THE loss of a cell repair protein in large numbers of women battling breast or ovarian cancer could explain why they die early, research in Yorkshire suggests.

Scientists at Leeds University found the loss of the protein MCPH1 in cancer cells correlated with significant numbers of women who undergo surgery and chemotherapy to kill residual cancer cells but die early because of resistance to treatments.

The protein helps cells to repair DNA damage and influences the function of two key genes, certain variations of which are linked with an increased risk of the cancers.

The scientists, funded by the charities Yorkshire Cancer Research and the Breast Cancer Campaign, found that 29 per cent of 319 breast cancer sufferers and 19 per cent of 47 women with ovarian cancer who underwent treatment were deficient in the protein. This was the case particularly in those with fast-developing ovarian cancer and those resistant to chemotherapy.

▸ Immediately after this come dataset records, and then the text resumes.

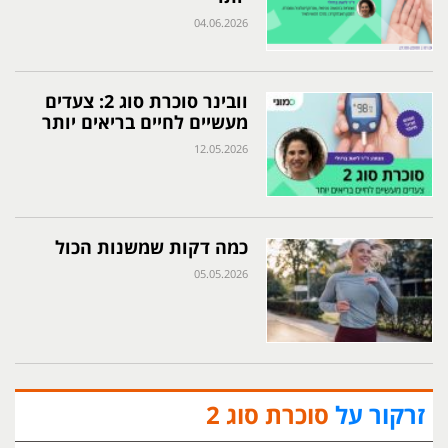
04.06.2026
וובינר סוכרת סוג 2: צעדים
מעשיים לחיים בריאים יותר
12.05.2026
כמה דקות שמשנות הכול
05.05.2026
זרקור על
סוכרת סוג 2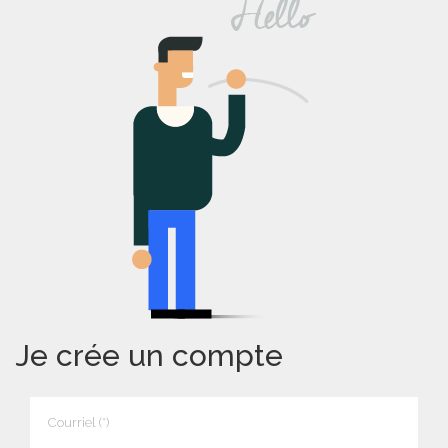
Je crée un compte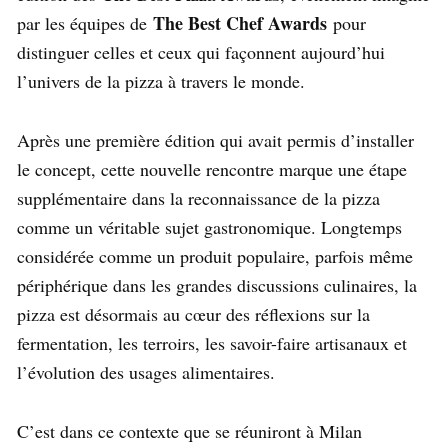
The Best Chef Awards
par les équipes de
pour
distinguer celles et ceux qui façonnent aujourd’hui
l’univers de la pizza à travers le monde.
Après une première édition qui avait permis d’installer
le concept, cette nouvelle rencontre marque une étape
supplémentaire dans la reconnaissance de la pizza
comme un véritable sujet gastronomique. Longtemps
considérée comme un produit populaire, parfois même
périphérique dans les grandes discussions culinaires, la
pizza est désormais au cœur des réflexions sur la
fermentation, les terroirs, les savoir-faire artisanaux et
l’évolution des usages alimentaires.
C’est dans ce contexte que se réuniront à Milan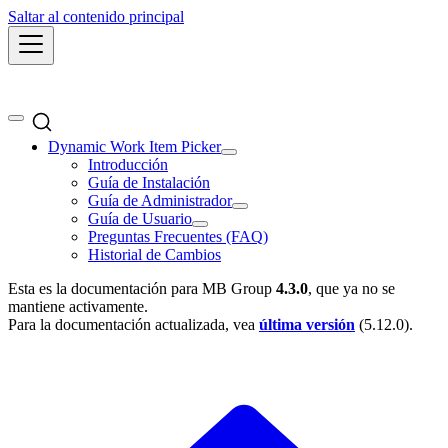
Saltar al contenido principal
Dynamic Work Item Picker
Introducción
Guía de Instalación
Guía de Administrador
Guía de Usuario
Preguntas Frecuentes (FAQ)
Historial de Cambios
Esta es la documentación para
MB Group
4.3.0
, que ya no se
mantiene activamente.
Para la documentación actualizada, vea
última versión
(
5.12.0
).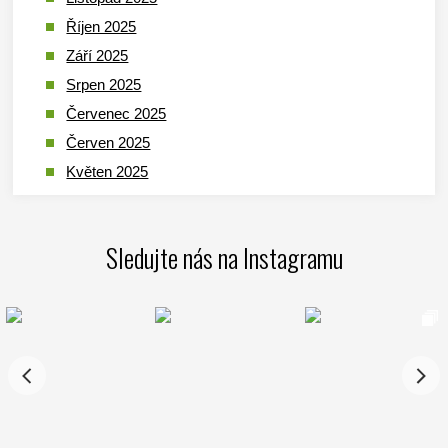
Říjen 2025
Září 2025
Srpen 2025
Červenec 2025
Červen 2025
Květen 2025
Duben 2025
Březen 2025
Sledujte nás na Instagramu
Leden 2025
Prosinec 2024
Listopad 2024
Říjen 2024
Září 2024
Srpen 2024
Červenec 2024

Sandra Bell, of the Leeds Institute of Molecular Medicine, said: "This is an exciting discovery. We have found that the reduced levels of MCPH1 in these breast and ovarian cancer patients are associated with increasing tumour grade and poor survival."

She said the protein also regulated resistance to two chemotherapy drugs so the fact it was not in patients' cancer cells opened a new therapeutic window.

"Yorkshire Cancer Research is now funding the use of a new technology to rapidly identify molecules which selectively kill cancer cells which have lost the MCPH1 protein but do not kill cells which contain it," she added.

"The identification of these molecules should allow new chemotherapy drugs to be developed that are tailored for women with breast and ovarian cancers who are dying earlier than expected because they are resistant to current chemotherapies."